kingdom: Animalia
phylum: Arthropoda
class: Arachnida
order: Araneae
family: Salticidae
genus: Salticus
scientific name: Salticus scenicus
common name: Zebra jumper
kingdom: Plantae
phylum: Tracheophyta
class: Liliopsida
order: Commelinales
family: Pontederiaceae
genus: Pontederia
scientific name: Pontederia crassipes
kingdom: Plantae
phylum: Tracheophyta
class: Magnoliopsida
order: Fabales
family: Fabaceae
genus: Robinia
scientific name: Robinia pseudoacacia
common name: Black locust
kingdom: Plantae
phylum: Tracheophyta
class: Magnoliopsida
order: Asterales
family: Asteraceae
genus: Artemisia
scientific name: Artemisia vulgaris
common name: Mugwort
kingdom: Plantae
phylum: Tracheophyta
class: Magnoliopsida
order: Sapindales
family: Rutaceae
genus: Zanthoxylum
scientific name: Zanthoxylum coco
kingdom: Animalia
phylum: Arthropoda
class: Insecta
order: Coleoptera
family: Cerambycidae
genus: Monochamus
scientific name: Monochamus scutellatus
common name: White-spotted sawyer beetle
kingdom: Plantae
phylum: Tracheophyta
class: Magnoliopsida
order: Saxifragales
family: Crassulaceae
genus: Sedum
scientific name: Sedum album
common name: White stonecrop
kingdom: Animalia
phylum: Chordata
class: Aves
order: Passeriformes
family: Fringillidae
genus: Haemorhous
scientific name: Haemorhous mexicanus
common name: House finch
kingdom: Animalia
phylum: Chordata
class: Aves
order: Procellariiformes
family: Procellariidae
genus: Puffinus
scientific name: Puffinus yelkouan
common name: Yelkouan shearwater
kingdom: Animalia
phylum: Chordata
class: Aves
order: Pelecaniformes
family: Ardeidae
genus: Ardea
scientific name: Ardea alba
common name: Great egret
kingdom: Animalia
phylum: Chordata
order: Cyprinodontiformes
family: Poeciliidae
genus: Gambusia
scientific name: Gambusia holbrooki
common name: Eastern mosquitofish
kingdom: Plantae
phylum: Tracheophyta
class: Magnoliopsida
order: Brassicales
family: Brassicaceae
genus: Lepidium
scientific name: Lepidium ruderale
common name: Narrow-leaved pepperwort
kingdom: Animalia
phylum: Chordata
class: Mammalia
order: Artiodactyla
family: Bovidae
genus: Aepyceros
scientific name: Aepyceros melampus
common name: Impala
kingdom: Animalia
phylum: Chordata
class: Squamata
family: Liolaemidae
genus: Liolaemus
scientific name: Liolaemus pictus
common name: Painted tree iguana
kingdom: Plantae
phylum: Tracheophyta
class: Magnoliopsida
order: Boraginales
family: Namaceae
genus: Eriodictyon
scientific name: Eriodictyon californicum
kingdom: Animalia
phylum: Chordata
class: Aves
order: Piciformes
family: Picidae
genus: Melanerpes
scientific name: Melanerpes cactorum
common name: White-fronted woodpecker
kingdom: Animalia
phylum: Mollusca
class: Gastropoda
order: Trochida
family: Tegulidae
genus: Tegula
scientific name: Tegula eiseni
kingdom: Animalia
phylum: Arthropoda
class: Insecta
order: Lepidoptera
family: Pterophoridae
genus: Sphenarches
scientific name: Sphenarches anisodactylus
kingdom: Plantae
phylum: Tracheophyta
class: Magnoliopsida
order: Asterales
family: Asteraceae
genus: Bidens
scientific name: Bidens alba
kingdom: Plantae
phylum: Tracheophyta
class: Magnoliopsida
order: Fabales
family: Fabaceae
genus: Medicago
#####
--- Directions ---
Print every line of the records above word for word, in the same order.

--- Result ---
kingdom: Animalia
phylum: Arthropoda
class: Arachnida
order: Araneae
family: Salticidae
genus: Salticus
scientific name: Salticus scenicus
common name: Zebra jumper
kingdom: Plantae
phylum: Tracheophyta
class: Liliopsida
order: Commelinales
family: Pontederiaceae
genus: Pontederia
scientific name: Pontederia crassipes
kingdom: Plantae
phylum: Tracheophyta
class: Magnoliopsida
order: Fabales
family: Fabaceae
genus: Robinia
scientific name: Robinia pseudoacacia
common name: Black locust
kingdom: Plantae
phylum: Tracheophyta
class: Magnoliopsida
order: Asterales
family: Asteraceae
genus: Artemisia
scientific name: Artemisia vulgaris
common name: Mugwort
kingdom: Plantae
phylum: Tracheophyta
class: Magnoliopsida
order: Sapindales
family: Rutaceae
genus: Zanthoxylum
scientific name: Zanthoxylum coco
kingdom: Animalia
phylum: Arthropoda
class: Insecta
order: Coleoptera
family: Cerambycidae
genus: Monochamus
scientific name: Monochamus scutellatus
common name: White-spotted sawyer beetle
kingdom: Plantae
phylum: Tracheophyta
class: Magnoliopsida
order: Saxifragales
family: Crassulaceae
genus: Sedum
scientific name: Sedum album
common name: White stonecrop
kingdom: Animalia
phylum: Chordata
class: Aves
order: Passeriformes
family: Fringillidae
genus: Haemorhous
scientific name: Haemorhous mexicanus
common name: House finch
kingdom: Animalia
phylum: Chordata
class: Aves
order: Procellariiformes
family: Procellariidae
genus: Puffinus
scientific name: Puffinus yelkouan
common name: Yelkouan shearwater
kingdom: Animalia
phylum: Chordata
class: Aves
order: Pelecaniformes
family: Ardeidae
genus: Ardea
scientific name: Ardea alba
common name: Great egret
kingdom: Animalia
phylum: Chordata
order: Cyprinodontiformes
family: Poeciliidae
genus: Gambusia
scientific name: Gambusia holbrooki
common name: Eastern mosquitofish
kingdom: Plantae
phylum: Tracheophyta
class: Magnoliopsida
order: Brassicales
family: Brassicaceae
genus: Lepidium
scientific name: Lepidium ruderale
common name: Narrow-leaved pepperwort
kingdom: Animalia
phylum: Chordata
class: Mammalia
order: Artiodactyla
family: Bovidae
genus: Aepyceros
scientific name: Aepyceros melampus
common name: Impala
kingdom: Animalia
phylum: Chordata
class: Squamata
family: Liolaemidae
genus: Liolaemus
scientific name: Liolaemus pictus
common name: Painted tree iguana
kingdom: Plantae
phylum: Tracheophyta
class: Magnoliopsida
order: Boraginales
family: Namaceae
genus: Eriodictyon
scientific name: Eriodictyon californicum
kingdom: Animalia
phylum: Chordata
class: Aves
order: Piciformes
family: Picidae
genus: Melanerpes
scientific name: Melanerpes cactorum
common name: White-fronted woodpecker
kingdom: Animalia
phylum: Mollusca
class: Gastropoda
order: Trochida
family: Tegulidae
genus: Tegula
scientific name: Tegula eiseni
kingdom: Animalia
phylum: Arthropoda
class: Insecta
order: Lepidoptera
family: Pterophoridae
genus: Sphenarches
scientific name: Sphenarches anisodactylus
kingdom: Plantae
phylum: Tracheophyta
class: Magnoliopsida
order: Asterales
family: Asteraceae
genus: Bidens
scientific name: Bidens alba
kingdom: Plantae
phylum: Tracheophyta
class: Magnoliopsida
order: Fabales
family: Fabaceae
genus: Medicago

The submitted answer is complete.